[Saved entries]
<<<<

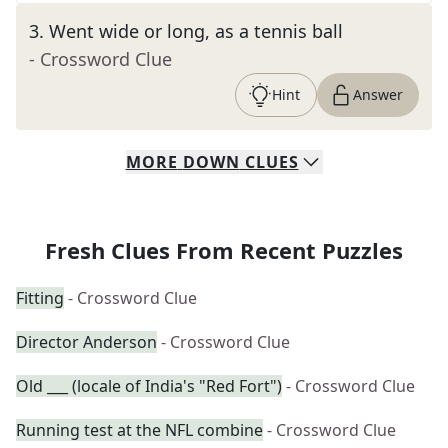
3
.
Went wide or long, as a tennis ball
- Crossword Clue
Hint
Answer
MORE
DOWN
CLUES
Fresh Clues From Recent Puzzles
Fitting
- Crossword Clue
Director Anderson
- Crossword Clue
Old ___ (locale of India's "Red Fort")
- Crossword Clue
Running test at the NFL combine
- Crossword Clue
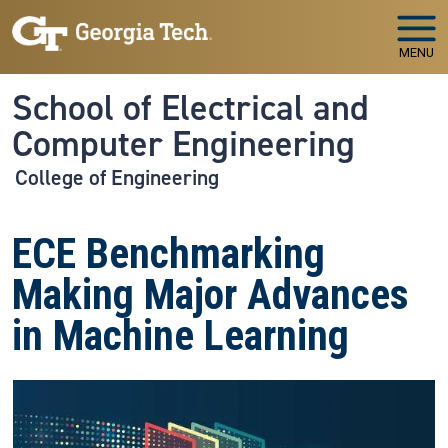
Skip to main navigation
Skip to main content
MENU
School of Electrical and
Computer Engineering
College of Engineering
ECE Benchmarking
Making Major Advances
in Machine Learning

>>>>

*What is expected*.
Every line of the records above should be copied exactly, while the pictures are left behind.

*Reply to the task*.
3
.
Went wide or long, as a tennis ball
- Crossword Clue
Hint
Answer
MORE
DOWN
CLUES
Fresh Clues From Recent Puzzles
Fitting
- Crossword Clue
Director Anderson
- Crossword Clue
Old ___ (locale of India's "Red Fort")
- Crossword Clue
Running test at the NFL combine
- Crossword Clue
Skip to main navigation
Skip to main content
MENU
School of Electrical and
Computer Engineering
College of Engineering
ECE Benchmarking
Making Major Advances
in Machine Learning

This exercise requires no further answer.